Some manual pages in /usr/share/man/ru/man5 (e.g., shadow.5.gz) are in UTF-8, some (e.g., passwd.5.gz) are in KOI8-R. This mismatch applies not only to Russian, and means that users have to reconfigure Man to guess the encoding (i.e., that the default configuration misformats manual pages). See the example use of enconv (from enca) in http://ru.gentoo-wiki.com/wiki/HOWTO_ru_RU.utf8_Gentoo_way#man , but any guessing is a hack. Let's standartize the encoding of the installed manual pages (thus removing the need for guessing) and make portage check that while installing packages. Reproducible: Always
groff since version 1.20 comes with preconv, So I guess that's what should be used (instead of iconv). In fact, there are several possibilities to activate it for *roff: - explicitly pipe /usr/bin/preconv | /usr/bin/nroff - call groff with the -k or the -D option. - set the GROFF_ENCODING environment variable (can be the empty string even, in which case preconv will try to detect the encoding) Both of the following settings in man.conf work fine for the German man pages (which can be encoded in latin1 or utf-8): NROFF /usr/bin/preconv | /usr/bin/nroff -mandoc NROFF /usr/bin/nroff -mandoc -- -k preconv will also recognise a coding tag like "-*- coding: koi8-r -*-" or "-*- coding: utf-8 -*-" in the first or second line of a man page. I'd think that it would be easier to add such tags (which can be done with a simple patch or sed tweak) than to recode the file. Reassigning to base-system.
What you suggest will probably work. However, all of this logic (and even encoding autodetection) is already implemented in recent versions of man-db, so switching to man-db is also a solution.

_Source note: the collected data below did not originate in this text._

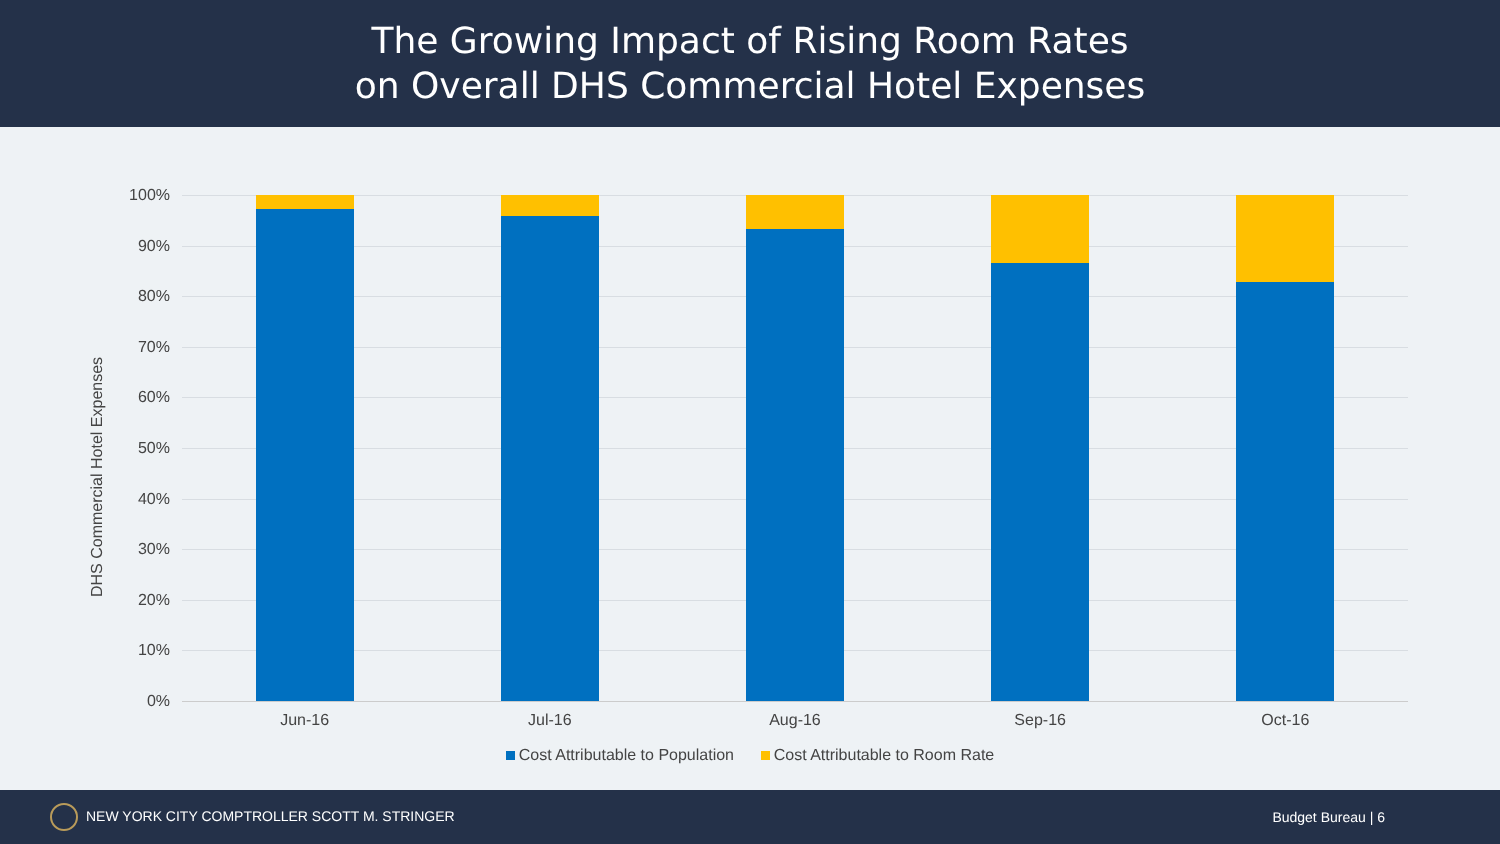The Growing Impact of Rising Room Rates
on Overall DHS Commercial Hotel Expenses
DHS Commercial Hotel Expenses
100%
90%
80%
70%
60%
50%
40%
30%
20%
10%
0%
Jun-16 Jul-16 Aug-16 Sep-16 Oct-16
Cost Attributable to Population Cost Attributable to Room Rate
NEW YORK CITY COMPTROLLER SCOTT M. STRINGER
Budget Bureau | 6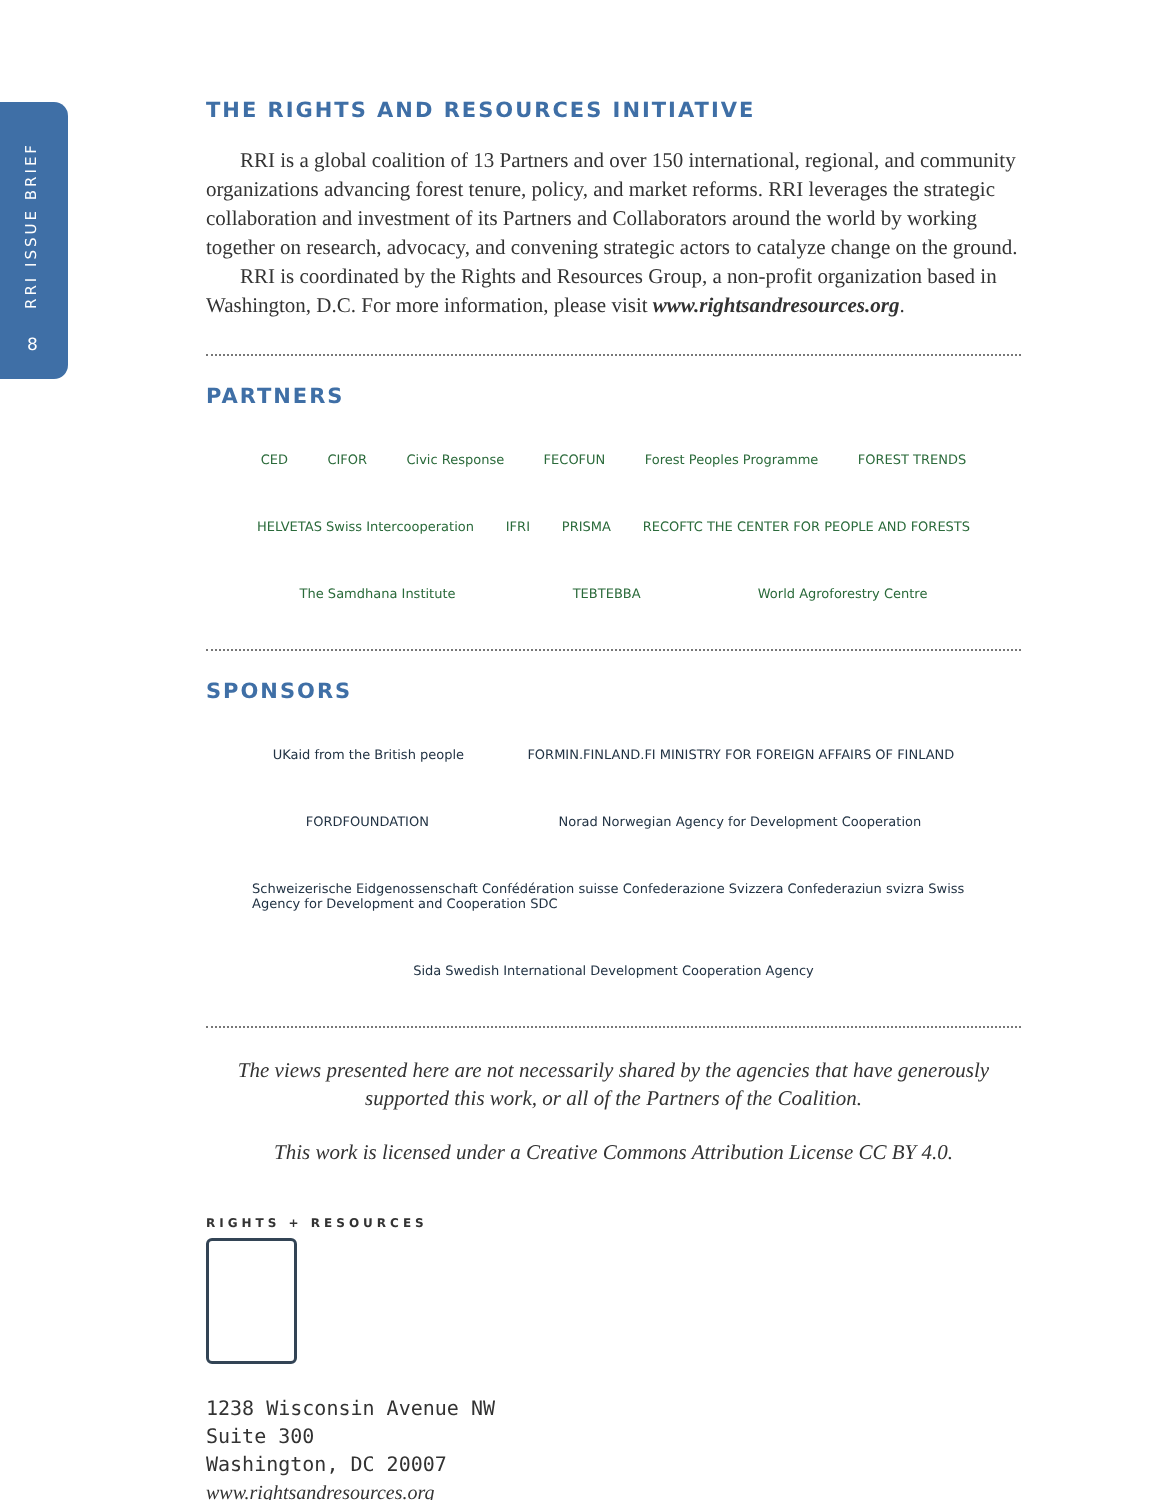RRI ISSUE BRIEF
8
THE RIGHTS AND RESOURCES INITIATIVE
RRI is a global coalition of 13 Partners and over 150 international, regional, and community organizations advancing forest tenure, policy, and market reforms. RRI leverages the strategic collaboration and investment of its Partners and Collaborators around the world by working together on research, advocacy, and convening strategic actors to catalyze change on the ground.
RRI is coordinated by the Rights and Resources Group, a non-profit organization based in Washington, D.C. For more information, please visit www.rightsandresources.org.
PARTNERS
CED CIFOR Civic Response FECOFUN Forest Peoples Programme FOREST TRENDS HELVETAS Swiss Intercooperation IFRI PRISMA RECOFTC THE CENTER FOR PEOPLE AND FORESTS The Samdhana Institute TEBTEBBA World Agroforestry Centre
SPONSORS
UKaid from the British people FORMIN.FINLAND.FI MINISTRY FOR FOREIGN AFFAIRS OF FINLAND FORDFOUNDATION Norad Norwegian Agency for Development Cooperation Schweizerische Eidgenossenschaft Confédération suisse Confederazione Svizzera Confederaziun svizra Swiss Agency for Development and Cooperation SDC Sida Swedish International Development Cooperation Agency
The views presented here are not necessarily shared by the agencies that have generously supported this work, or all of the Partners of the Coalition.
This work is licensed under a Creative Commons Attribution License CC BY 4.0.
RIGHTS + RESOURCES
1238 Wisconsin Avenue NW
Suite 300
Washington, DC 20007
www.rightsandresources.org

requiring groff-1.20.x is fine by me. files/man-1.6f-unicode.patch already tweaks the nroff line to drop the -Tlatin1 ... i guess we can have it insert -k at the same time ...
Created attachment 262011 [details, diff] updated man-1.6f-unicode.patch (In reply to comment #3) > requiring groff-1.20.x is fine by me. In fact, there a no older versions of groff in the tree any more. > files/man-1.6f-unicode.patch already tweaks the nroff line to drop the > -Tlatin1 ... i guess we can have it insert -k at the same time ... Updated patch is attached.
Comment on attachment 262011 [details, diff] updated man-1.6f-unicode.patch seems straight forward enough. what man pages are you testing against with this ?
Comment on attachment 262011 [details, diff] updated man-1.6f-unicode.patch Please hold on. For the general case, when the user's locale indicates an encoding different from that of the man page, the patch seems not to help much. There are two problems: - The encoding isn't autodetected. We would need explicit coding tags in all non-ascii man pages. - With the -k option for *roff, preconv is called too late. It should be first in the pipeline, before gtbl and geqn. (In reply to comment #5) > seems straight forward enough. what man pages are you testing against with > this ? man-pages-de, man-pages-pl, and man-pages-ru for latin-1, latin-2, and koi8-r, respectively. Plus some utf-8 encoded ones (e.g. realpath.1).
I think this should be marked as resolved, I can't reproduce this problem any more.
Indeed, I could not find any Russian manpage in KOI8-R on my system. All of them are in UTF-8, and, given that man-db is now the default man page viewer, the original bug would be irrelevant for the default installation even if it existed.